§ **WHAT TO WORK ON**:
Format the lines of the records below as a numbered list, leaving out any blank lines: begin at the line that has "genus: Rhodogorgon" and stop after the line that has "elevation (m): 3".

§ **EXTRACTED DATA**:
____
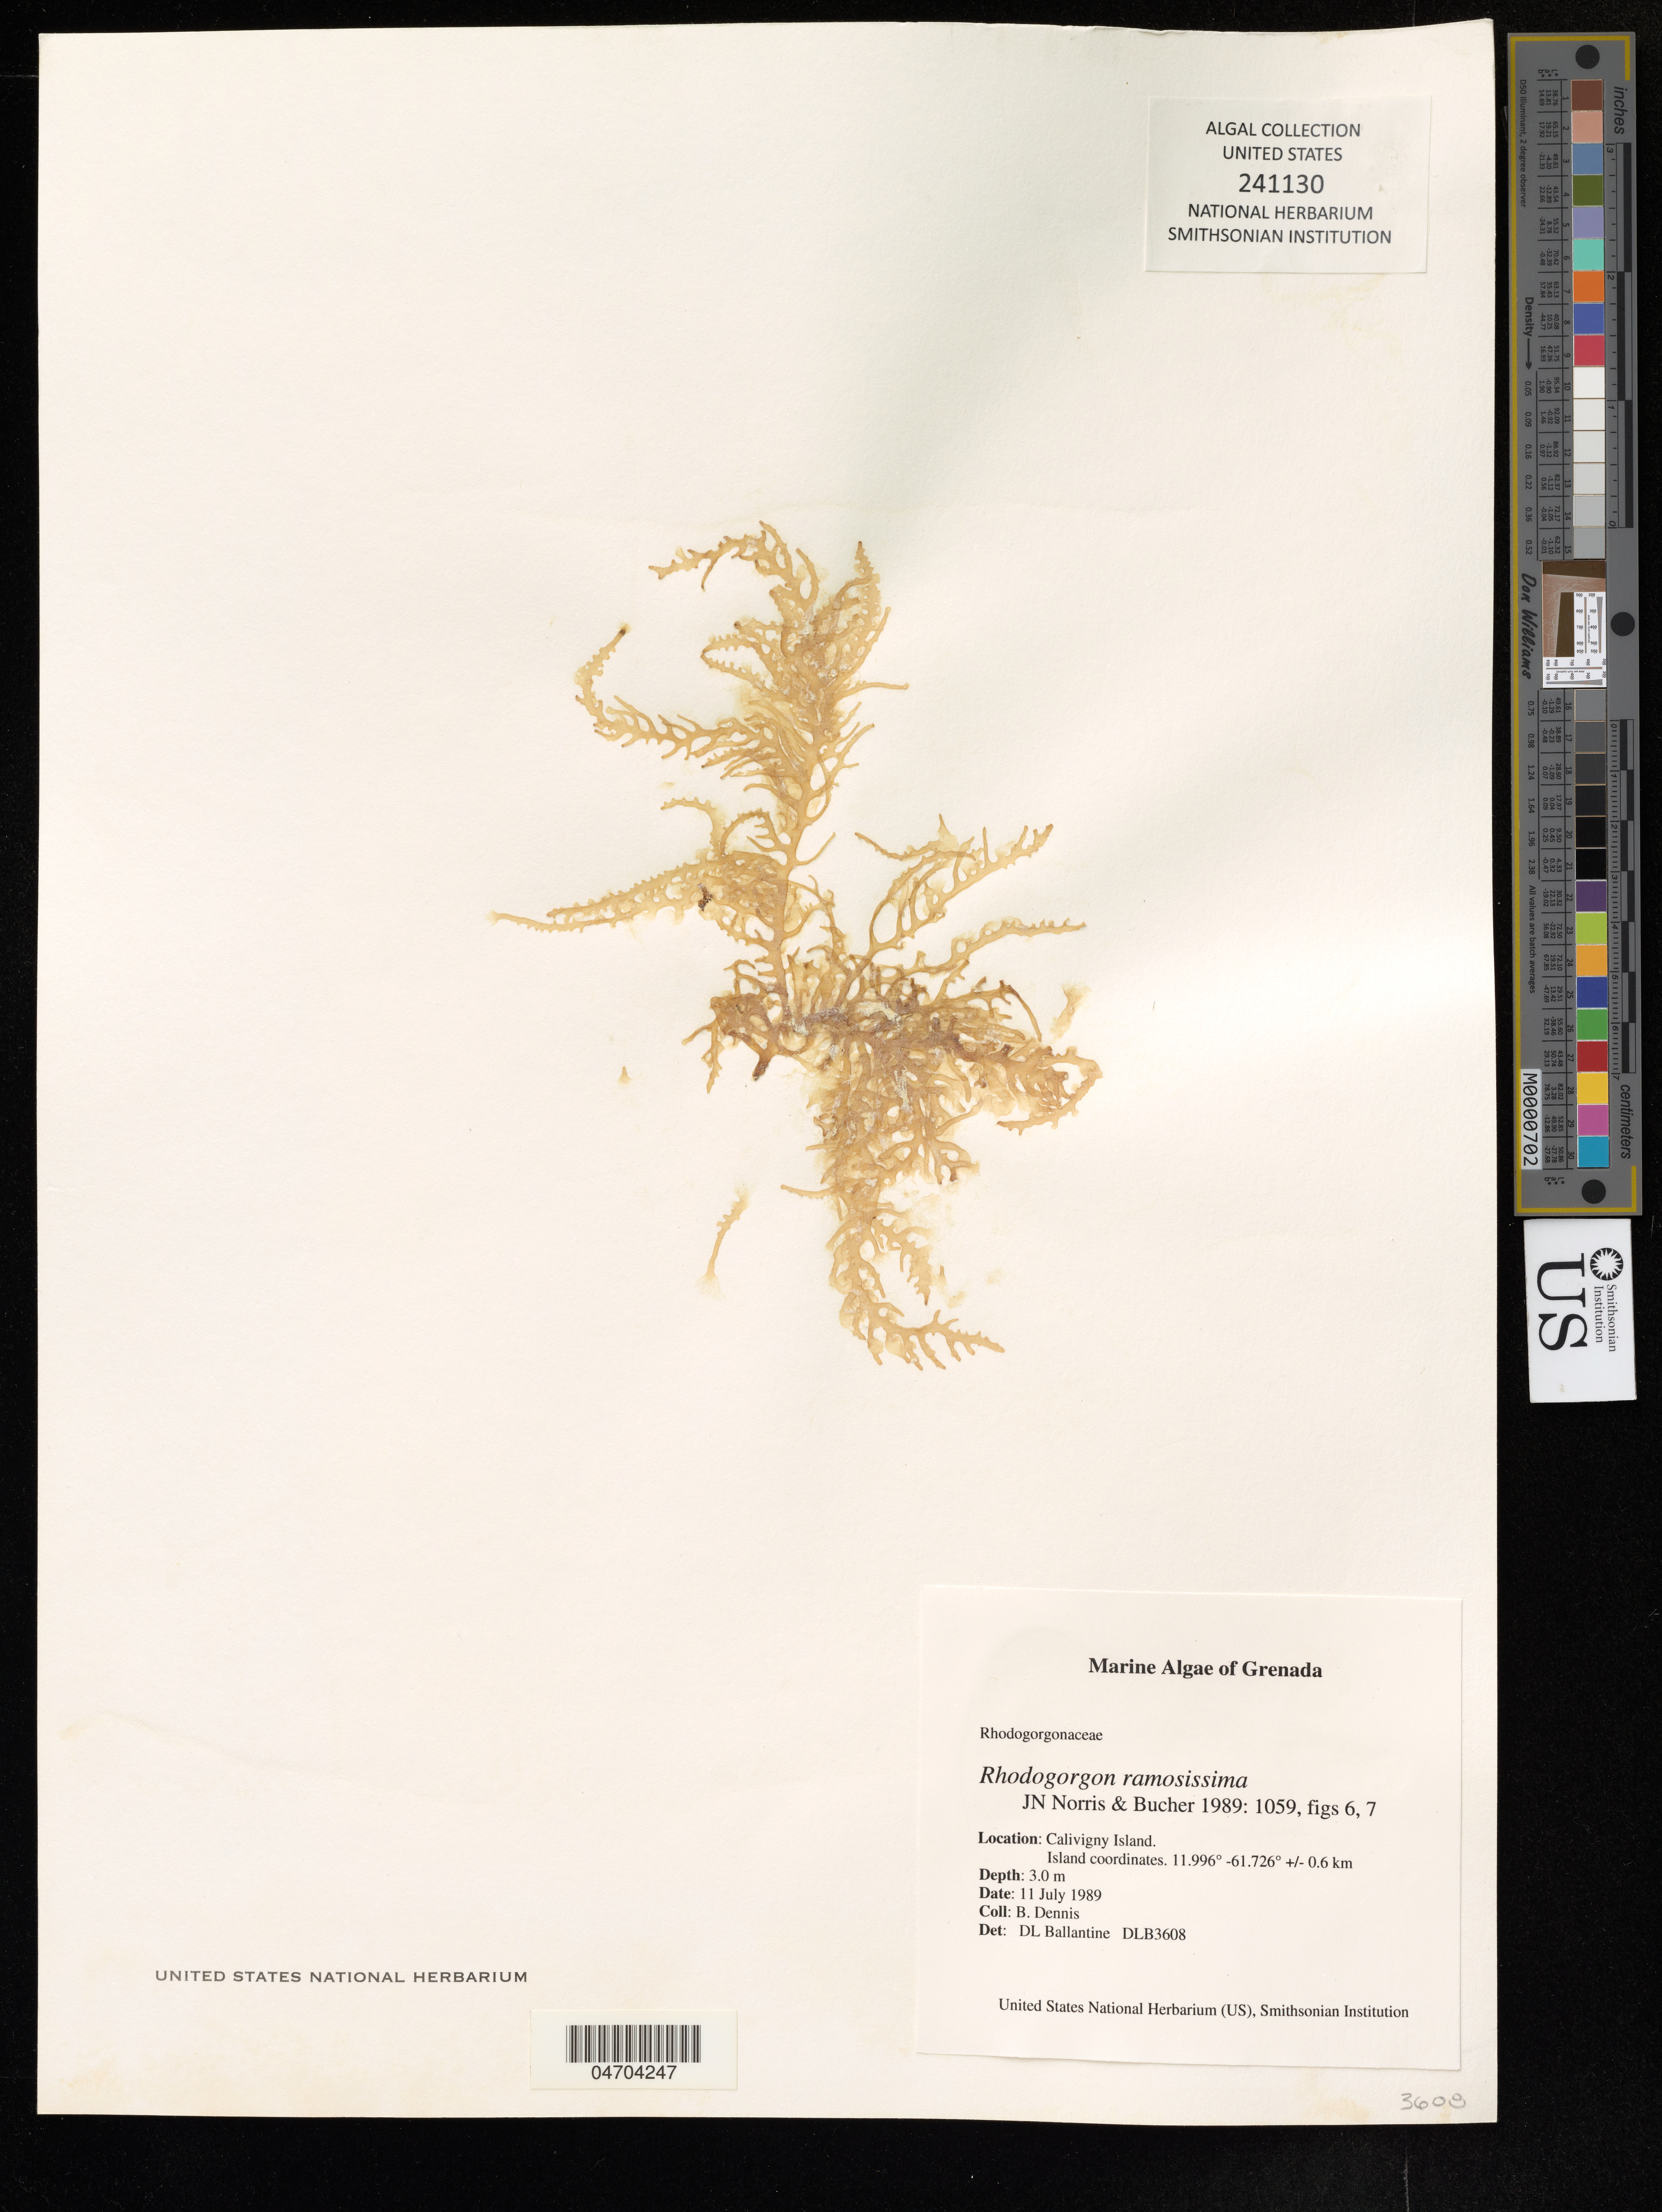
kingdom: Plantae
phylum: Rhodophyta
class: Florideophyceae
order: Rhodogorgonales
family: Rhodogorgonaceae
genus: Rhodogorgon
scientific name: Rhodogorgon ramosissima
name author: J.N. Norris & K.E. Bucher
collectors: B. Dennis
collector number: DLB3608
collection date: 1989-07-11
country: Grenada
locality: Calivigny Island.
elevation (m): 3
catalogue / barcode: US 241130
____
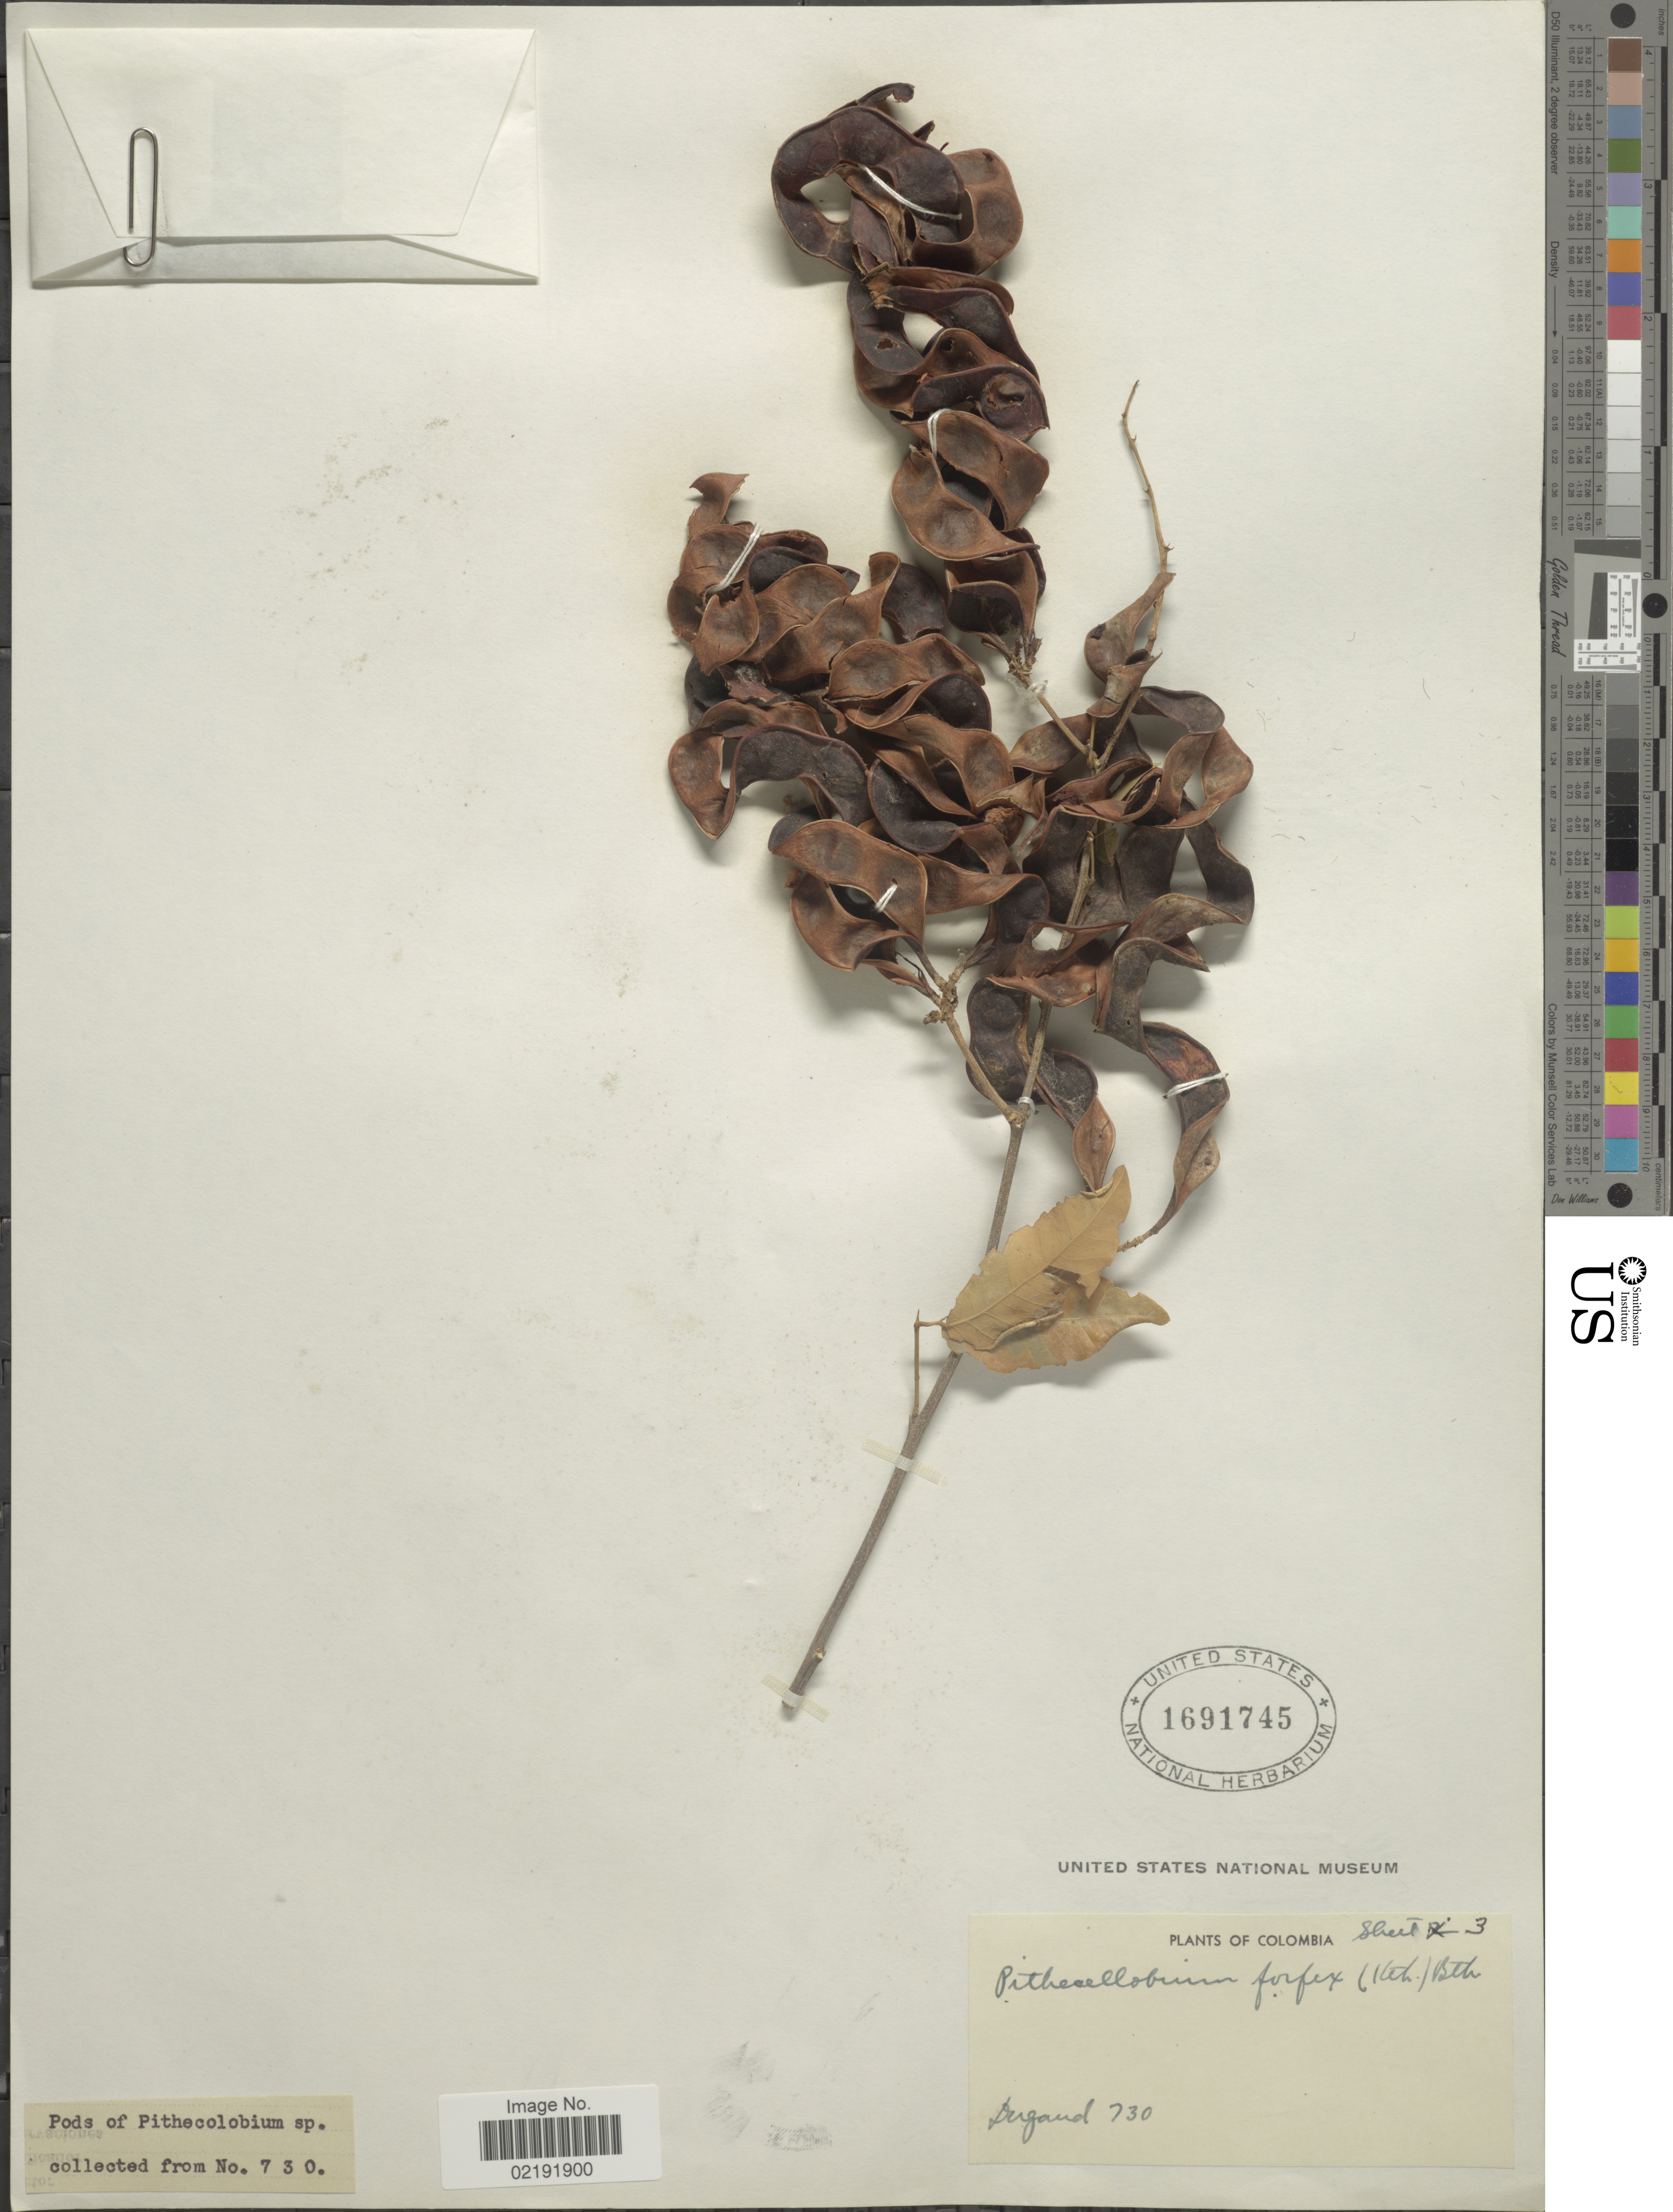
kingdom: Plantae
____
§ **RESPONSE**:
1. genus: Rhodogorgon
2. scientific name: Rhodogorgon ramosissima
3. name author: J.N. Norris & K.E. Bucher
4. collectors: B. Dennis
5. collector number: DLB3608
6. collection date: 1989-07-11
7. country: Grenada
8. locality: Calivigny Island.
9. elevation (m): 3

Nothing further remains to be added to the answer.